◆ Extract ◆
○ ○ ○ ○ ○ ○ ○

A biologically engineered drug saved Randi Fett’s life 14 years ago. “I was very lucky,” says Randi, who fully recovered. “I now feel a deep obligation to give back.”

Randi and Dr. David Fett ’77 recently established a graduate fellowship in medical engineering within MIT’s department of electrical engineering and computer science. “To develop a new product or technology to improve people’s lives — whether it’s a prosthetic hip or a new medication — is for the public good and is a great way to help other human beings,” Dr. Fett says.

An ophthalmologist, Dr. Fett earned an MIT bachelor’s degree in applied biology and a master’s degree in toxicology in 1977. He earned an MD from Dartmouth Medical School in 1980. Then, he began an internship at the University of California, San Francisco, and did a residency at the University of California, Los Angeles. In 1984, he held a fellowship in ophthalmic plastic and reconstructive surgery at the University of Illinois. He is now an assistant clinical professor at the UCLA School of Medicine and the Jules Stein Eye Institute and has been in private practice in Los Angeles for the past 25 years.

○ ○ ○ ○ ○ ○ ○

◆ Data entries ◆
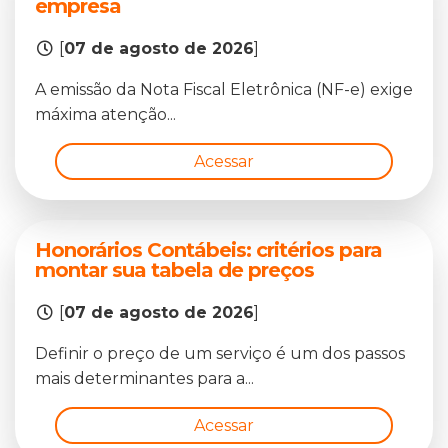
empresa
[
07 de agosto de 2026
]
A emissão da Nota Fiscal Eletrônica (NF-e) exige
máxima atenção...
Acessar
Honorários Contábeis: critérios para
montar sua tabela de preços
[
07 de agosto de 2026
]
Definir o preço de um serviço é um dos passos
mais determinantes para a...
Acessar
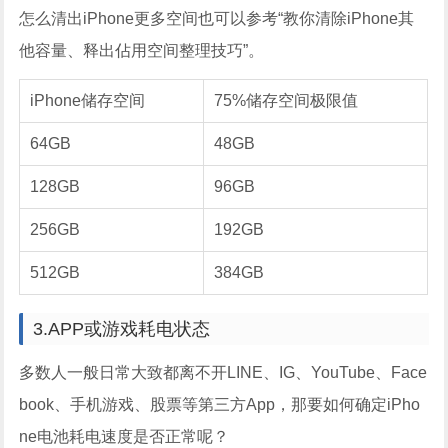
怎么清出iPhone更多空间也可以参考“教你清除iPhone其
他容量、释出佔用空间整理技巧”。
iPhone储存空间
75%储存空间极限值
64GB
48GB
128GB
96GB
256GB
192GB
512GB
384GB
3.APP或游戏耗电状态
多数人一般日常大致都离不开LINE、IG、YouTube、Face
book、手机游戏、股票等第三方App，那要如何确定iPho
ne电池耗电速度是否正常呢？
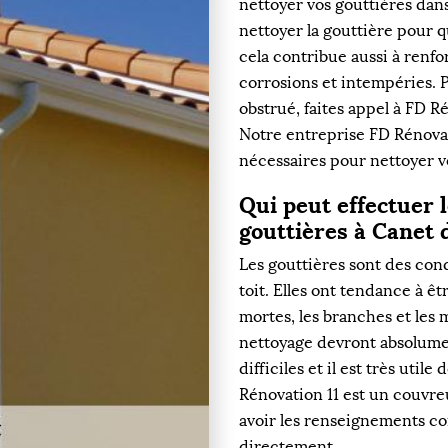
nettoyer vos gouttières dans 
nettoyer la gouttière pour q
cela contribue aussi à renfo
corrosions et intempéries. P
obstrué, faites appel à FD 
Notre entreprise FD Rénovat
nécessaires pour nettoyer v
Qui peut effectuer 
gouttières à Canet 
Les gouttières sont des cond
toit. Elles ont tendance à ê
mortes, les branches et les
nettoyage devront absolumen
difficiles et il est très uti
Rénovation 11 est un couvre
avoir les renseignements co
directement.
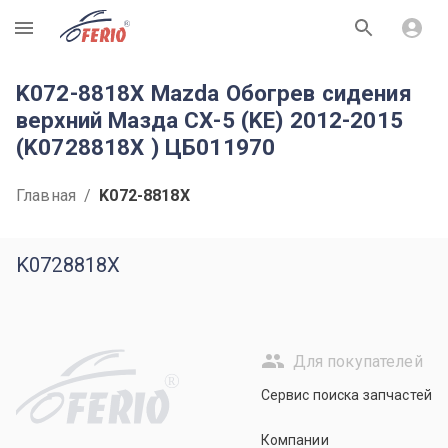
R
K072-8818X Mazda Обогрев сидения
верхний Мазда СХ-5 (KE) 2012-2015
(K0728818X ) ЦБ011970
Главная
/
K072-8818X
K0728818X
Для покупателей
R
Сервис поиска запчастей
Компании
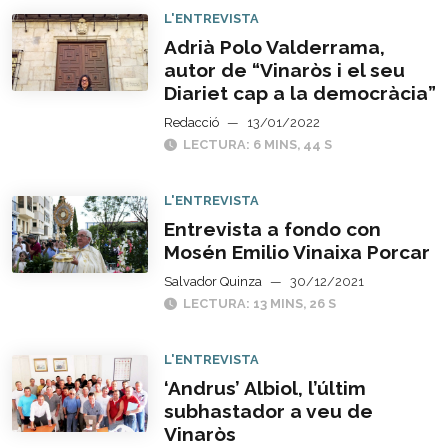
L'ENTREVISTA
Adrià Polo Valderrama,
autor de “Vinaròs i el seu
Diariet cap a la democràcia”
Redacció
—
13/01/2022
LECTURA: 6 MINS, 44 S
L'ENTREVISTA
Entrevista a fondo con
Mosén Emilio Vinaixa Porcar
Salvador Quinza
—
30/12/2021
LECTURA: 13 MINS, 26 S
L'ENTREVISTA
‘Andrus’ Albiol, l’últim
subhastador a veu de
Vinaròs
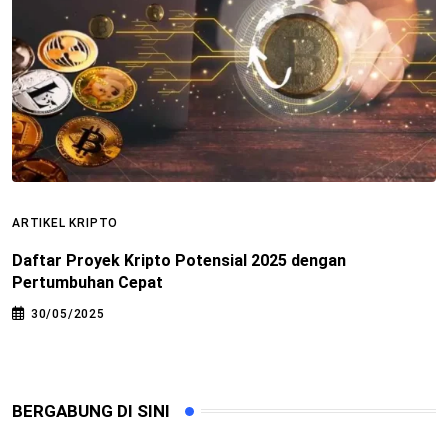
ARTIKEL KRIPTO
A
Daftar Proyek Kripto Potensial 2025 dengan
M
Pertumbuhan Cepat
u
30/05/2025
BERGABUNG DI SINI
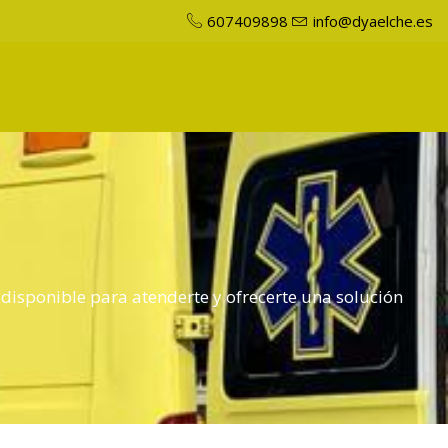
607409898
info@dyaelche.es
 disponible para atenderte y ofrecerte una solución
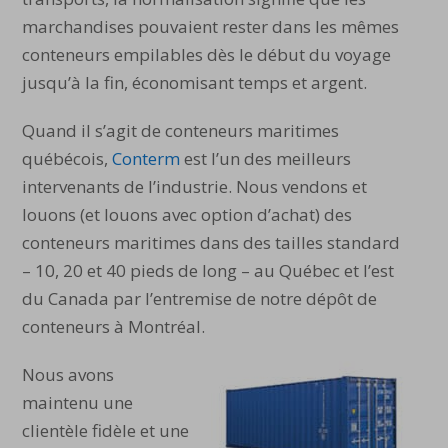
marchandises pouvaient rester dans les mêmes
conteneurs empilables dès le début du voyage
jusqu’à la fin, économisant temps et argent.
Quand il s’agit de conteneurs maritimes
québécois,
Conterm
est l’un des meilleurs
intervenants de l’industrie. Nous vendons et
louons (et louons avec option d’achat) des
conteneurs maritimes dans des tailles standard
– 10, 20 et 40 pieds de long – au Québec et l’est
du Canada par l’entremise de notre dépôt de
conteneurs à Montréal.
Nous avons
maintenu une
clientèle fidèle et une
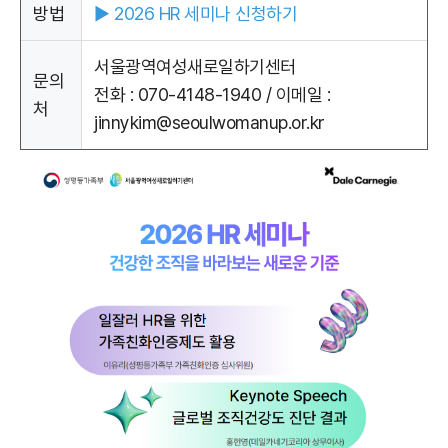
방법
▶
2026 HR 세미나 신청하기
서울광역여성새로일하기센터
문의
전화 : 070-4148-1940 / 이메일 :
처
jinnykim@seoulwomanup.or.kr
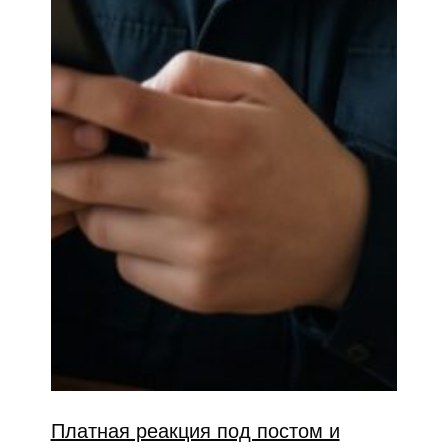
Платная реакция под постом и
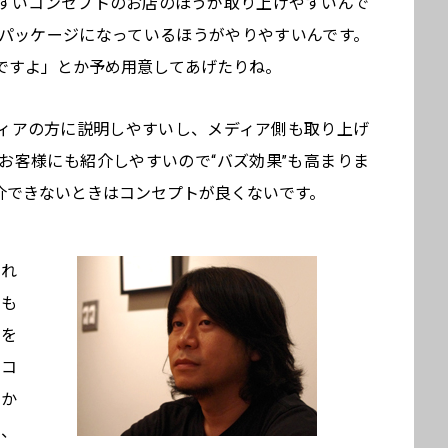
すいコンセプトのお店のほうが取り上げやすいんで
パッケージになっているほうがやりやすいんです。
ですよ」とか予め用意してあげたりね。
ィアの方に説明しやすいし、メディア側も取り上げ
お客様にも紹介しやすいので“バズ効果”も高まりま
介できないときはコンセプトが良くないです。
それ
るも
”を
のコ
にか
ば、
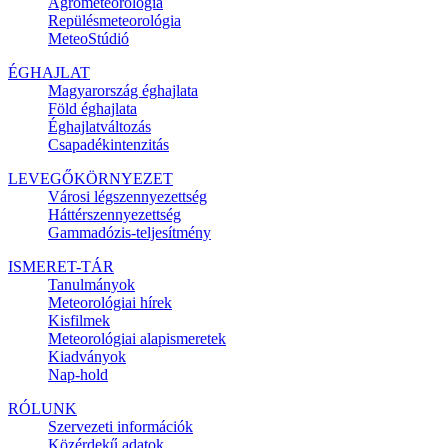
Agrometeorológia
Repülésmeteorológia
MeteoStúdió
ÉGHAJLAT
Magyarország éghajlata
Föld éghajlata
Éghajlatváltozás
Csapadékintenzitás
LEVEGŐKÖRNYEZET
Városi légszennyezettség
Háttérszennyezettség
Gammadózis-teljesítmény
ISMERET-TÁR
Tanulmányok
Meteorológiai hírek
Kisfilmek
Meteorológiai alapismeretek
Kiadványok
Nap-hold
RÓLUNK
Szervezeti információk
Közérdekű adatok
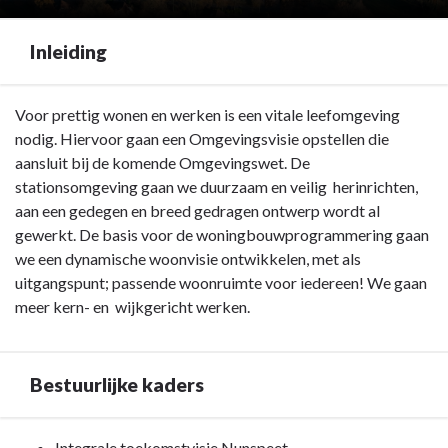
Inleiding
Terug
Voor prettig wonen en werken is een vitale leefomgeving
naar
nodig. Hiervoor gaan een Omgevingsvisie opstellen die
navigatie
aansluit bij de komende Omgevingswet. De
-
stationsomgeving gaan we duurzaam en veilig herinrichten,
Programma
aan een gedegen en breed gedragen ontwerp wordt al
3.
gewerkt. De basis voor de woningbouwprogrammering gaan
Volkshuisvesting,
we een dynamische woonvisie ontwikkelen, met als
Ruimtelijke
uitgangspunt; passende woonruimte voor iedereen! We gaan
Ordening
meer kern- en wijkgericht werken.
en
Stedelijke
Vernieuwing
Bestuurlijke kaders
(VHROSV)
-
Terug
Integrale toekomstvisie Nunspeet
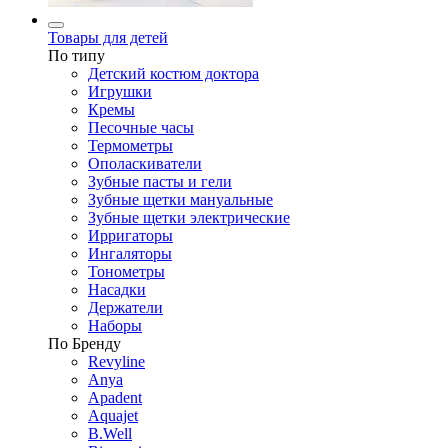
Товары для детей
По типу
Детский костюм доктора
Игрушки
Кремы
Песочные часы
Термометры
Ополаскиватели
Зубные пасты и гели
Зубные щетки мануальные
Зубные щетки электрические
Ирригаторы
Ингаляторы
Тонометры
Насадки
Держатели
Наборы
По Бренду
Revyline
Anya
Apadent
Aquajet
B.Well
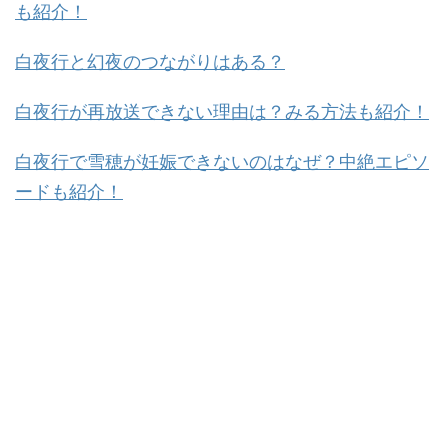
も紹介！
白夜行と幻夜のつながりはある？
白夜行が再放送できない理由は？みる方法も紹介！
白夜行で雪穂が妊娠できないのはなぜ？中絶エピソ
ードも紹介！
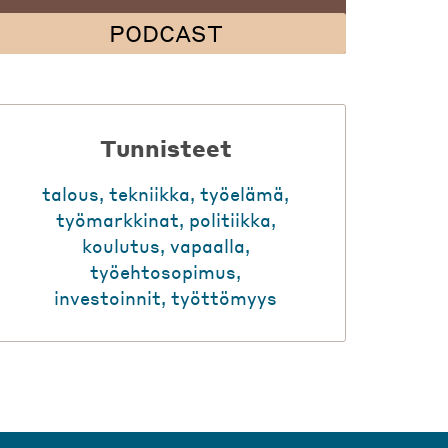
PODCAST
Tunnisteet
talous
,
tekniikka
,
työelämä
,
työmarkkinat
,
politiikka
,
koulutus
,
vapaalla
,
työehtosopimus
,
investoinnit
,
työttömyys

○ ○ ○ ○ ○ ○ ○

◆ Assigned task 1 ◆
According to the profile, which medical school granted Dr. Fett his MD, and in what year?
◆ Assigned task 2 ◆
Using the profile, decide whether each statement agrees with it: (a) Dr. Fett did his residency at the University of California, Los Angeles. (b) The fellowship the Fetts established is in MIT's department of biological engineering. (c) Dr. Fett has been in private practice in San Francisco for the past 25 years.
◆ Assigned task 3 ◆
Name every academic degree the profile says Dr. Fett earned, along with its field or granting school as stated.

◆ Exercise result 1 ◆
Dartmouth Medical School, in 1980.

◆ Exercise result 2 ◆
(a) Yes: "did a residency at the University of California, Los Angeles."
(b) No: "a graduate fellowship in medical engineering within MIT’s department of electrical engineering and computer science."
(c) No: "has been in private practice in Los Angeles for the past 25 years."

◆ Exercise result 3 ◆
- An MIT bachelor's degree in applied biology
- A master's degree in toxicology
- An MD from Dartmouth Medical School